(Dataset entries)
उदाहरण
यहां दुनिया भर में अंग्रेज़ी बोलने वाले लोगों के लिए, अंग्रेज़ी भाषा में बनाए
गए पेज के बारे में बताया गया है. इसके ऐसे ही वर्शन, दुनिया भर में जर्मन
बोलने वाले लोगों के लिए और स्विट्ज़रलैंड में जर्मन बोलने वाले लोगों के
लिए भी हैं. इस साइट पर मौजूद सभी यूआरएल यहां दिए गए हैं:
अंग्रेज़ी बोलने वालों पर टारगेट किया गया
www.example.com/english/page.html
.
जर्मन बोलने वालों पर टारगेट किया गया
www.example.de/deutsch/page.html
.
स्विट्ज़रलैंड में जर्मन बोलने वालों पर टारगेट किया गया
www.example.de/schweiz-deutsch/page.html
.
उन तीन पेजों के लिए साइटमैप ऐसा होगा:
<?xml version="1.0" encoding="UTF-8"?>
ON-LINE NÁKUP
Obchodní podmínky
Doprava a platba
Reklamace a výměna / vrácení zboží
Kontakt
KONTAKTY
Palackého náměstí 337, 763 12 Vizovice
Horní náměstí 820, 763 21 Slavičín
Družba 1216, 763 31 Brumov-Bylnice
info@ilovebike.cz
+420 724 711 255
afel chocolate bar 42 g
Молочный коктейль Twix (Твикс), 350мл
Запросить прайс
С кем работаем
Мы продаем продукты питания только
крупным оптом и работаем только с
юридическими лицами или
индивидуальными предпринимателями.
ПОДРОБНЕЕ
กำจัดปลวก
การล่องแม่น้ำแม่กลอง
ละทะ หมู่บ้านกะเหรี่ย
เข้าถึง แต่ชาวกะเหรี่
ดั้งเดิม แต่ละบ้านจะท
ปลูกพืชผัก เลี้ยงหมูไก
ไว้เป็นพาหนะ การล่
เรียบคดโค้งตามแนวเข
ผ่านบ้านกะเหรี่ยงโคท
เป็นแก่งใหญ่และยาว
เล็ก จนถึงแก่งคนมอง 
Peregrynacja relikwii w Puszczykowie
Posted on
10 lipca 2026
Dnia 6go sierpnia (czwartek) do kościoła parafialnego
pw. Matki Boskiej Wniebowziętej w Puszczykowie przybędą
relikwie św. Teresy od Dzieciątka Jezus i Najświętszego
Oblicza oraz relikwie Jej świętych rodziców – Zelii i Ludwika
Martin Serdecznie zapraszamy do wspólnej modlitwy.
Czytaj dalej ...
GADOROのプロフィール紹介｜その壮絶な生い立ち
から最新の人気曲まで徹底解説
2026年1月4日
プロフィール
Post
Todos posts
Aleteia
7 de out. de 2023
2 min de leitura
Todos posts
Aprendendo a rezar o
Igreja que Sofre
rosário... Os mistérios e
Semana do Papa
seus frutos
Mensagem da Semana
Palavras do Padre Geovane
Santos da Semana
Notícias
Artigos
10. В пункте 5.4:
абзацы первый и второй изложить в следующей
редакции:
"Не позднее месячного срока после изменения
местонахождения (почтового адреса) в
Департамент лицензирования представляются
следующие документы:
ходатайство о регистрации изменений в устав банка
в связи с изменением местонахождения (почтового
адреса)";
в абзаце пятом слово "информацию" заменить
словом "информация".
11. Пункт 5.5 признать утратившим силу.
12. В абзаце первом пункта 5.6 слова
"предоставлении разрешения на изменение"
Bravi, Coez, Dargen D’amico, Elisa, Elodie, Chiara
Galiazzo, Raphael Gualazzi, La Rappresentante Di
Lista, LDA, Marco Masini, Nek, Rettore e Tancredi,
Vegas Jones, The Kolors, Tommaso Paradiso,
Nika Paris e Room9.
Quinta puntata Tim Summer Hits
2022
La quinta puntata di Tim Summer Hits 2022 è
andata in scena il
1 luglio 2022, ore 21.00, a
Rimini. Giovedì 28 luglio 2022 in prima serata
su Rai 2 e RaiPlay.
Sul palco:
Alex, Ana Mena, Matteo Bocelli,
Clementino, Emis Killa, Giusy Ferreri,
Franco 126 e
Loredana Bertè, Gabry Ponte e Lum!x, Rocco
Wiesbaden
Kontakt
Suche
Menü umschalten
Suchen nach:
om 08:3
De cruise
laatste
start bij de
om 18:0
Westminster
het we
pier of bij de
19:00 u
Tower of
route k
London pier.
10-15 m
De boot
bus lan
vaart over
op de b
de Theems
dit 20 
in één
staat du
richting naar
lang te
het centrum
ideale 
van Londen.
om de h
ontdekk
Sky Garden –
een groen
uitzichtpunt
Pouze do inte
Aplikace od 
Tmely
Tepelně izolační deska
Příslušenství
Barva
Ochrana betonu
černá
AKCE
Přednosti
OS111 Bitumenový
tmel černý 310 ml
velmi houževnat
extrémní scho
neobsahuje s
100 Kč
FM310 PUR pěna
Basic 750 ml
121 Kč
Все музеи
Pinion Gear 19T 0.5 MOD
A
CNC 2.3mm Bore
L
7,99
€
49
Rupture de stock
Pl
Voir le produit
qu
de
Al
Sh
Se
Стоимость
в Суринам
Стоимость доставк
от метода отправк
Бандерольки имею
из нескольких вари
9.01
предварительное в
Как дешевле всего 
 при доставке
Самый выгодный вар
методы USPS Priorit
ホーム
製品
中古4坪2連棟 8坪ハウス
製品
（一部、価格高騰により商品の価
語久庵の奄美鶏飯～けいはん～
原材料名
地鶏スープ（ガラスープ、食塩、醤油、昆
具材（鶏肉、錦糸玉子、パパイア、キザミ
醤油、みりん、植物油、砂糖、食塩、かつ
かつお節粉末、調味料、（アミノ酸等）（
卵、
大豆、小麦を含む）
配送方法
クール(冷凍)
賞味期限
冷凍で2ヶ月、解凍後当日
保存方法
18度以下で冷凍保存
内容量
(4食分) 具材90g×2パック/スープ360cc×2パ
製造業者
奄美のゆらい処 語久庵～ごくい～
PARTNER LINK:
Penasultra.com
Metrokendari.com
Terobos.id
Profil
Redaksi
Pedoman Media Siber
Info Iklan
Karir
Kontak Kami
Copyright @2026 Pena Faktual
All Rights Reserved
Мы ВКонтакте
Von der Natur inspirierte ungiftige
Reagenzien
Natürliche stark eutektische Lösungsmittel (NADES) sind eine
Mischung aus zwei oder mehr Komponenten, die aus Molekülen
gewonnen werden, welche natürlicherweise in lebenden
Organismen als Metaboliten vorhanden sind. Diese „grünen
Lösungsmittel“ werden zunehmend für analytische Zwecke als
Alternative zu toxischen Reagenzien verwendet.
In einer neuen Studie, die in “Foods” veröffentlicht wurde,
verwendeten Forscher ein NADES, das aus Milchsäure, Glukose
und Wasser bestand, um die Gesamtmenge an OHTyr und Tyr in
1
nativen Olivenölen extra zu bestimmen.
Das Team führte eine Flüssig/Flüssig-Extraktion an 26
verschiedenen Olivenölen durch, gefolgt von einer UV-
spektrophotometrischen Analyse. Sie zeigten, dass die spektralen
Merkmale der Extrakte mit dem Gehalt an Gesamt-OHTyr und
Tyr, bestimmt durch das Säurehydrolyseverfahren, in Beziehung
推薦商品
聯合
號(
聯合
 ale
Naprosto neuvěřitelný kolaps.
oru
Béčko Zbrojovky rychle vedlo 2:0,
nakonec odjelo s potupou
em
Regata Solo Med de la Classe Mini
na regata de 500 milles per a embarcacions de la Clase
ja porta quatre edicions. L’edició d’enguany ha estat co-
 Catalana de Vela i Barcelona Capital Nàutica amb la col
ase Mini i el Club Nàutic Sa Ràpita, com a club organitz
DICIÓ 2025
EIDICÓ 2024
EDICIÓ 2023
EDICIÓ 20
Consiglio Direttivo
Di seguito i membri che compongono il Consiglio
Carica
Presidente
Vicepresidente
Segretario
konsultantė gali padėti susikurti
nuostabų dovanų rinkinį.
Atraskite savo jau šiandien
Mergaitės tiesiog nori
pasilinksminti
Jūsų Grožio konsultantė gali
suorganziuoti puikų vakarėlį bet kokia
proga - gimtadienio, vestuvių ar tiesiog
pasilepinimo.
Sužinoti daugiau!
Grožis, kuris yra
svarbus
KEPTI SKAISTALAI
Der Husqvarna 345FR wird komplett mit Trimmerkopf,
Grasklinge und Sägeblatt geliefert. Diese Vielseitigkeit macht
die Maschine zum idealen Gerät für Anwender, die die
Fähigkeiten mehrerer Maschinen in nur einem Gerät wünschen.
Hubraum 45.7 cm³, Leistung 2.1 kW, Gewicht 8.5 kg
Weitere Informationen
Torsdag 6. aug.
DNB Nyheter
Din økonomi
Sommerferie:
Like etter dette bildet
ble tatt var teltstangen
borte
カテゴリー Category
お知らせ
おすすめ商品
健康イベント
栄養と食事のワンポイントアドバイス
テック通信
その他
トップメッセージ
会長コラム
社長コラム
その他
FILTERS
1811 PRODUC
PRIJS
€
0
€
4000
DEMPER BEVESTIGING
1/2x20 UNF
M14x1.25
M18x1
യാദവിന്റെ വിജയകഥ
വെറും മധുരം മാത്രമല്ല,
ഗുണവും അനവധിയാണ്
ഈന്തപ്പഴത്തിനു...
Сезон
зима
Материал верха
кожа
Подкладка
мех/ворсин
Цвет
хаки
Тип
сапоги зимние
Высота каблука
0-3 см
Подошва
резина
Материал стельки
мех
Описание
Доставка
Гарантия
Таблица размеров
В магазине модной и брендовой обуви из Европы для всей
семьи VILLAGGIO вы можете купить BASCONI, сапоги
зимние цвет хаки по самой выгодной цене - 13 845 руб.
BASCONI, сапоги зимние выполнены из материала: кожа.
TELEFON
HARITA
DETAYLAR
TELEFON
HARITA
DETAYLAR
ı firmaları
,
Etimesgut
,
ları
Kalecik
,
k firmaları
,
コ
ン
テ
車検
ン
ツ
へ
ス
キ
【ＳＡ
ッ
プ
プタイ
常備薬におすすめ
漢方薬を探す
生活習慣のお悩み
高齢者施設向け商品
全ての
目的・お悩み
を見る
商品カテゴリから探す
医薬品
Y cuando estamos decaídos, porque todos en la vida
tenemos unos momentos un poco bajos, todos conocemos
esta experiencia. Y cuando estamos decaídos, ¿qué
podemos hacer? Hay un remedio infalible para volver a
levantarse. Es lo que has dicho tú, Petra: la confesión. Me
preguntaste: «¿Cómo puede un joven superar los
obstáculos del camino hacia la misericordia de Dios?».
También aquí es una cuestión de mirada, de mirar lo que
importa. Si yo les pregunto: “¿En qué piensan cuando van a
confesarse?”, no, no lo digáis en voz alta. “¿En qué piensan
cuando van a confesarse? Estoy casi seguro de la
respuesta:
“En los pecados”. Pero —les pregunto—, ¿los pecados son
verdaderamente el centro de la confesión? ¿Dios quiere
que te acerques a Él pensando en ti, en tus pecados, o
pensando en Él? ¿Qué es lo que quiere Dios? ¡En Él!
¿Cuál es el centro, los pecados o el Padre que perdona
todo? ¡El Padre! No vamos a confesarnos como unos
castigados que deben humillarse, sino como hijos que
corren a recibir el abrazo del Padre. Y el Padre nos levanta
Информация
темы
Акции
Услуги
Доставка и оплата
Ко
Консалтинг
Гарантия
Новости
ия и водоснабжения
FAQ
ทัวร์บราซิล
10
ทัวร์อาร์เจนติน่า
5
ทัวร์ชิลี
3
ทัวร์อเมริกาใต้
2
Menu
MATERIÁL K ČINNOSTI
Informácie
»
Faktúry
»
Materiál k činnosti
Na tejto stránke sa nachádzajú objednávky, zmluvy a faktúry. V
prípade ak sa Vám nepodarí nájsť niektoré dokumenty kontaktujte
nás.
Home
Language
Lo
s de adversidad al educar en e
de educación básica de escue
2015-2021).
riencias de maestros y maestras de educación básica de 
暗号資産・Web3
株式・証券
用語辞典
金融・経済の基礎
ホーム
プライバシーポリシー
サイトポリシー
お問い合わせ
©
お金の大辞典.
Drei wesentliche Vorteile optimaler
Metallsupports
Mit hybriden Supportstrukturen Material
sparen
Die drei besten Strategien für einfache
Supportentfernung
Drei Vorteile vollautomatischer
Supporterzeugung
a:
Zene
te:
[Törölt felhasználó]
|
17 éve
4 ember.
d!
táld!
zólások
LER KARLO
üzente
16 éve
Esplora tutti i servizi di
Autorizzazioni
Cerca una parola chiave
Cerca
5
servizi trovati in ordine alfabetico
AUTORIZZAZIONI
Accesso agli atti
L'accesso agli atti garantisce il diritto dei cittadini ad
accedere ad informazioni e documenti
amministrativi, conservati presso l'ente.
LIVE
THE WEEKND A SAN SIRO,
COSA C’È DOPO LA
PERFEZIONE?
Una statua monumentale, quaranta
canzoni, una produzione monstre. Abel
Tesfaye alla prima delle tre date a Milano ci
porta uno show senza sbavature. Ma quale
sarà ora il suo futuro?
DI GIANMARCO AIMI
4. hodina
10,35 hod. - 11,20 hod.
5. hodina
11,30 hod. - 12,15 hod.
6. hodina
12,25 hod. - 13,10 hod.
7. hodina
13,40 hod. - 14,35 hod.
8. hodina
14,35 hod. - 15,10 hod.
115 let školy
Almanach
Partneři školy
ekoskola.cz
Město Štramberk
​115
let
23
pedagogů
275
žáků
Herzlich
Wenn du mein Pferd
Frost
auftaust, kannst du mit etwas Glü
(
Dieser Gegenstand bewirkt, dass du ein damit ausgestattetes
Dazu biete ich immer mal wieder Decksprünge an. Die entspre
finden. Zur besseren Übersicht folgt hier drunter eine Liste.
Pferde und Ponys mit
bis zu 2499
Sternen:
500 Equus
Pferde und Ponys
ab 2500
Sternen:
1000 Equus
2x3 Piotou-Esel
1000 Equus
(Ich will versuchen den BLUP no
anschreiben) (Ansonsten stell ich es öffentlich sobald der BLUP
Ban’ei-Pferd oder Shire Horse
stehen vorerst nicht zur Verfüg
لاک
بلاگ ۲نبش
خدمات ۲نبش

__TO-DO ITEM__: Rewrite the lines starting at the first one and ending at the line that contains "बोलने वाले लोगों के लिए और", replacing "जर्मन" with "फ़्रेंच" and changing nothing else.

__OUTPUT OF THE TASK__:
उदाहरण
यहां दुनिया भर में अंग्रेज़ी बोलने वाले लोगों के लिए, अंग्रेज़ी भाषा में बनाए
गए पेज के बारे में बताया गया है. इसके ऐसे ही वर्शन, दुनिया भर में फ़्रेंच
बोलने वाले लोगों के लिए और स्विट्ज़रलैंड में फ़्रेंच बोलने वाले लोगों के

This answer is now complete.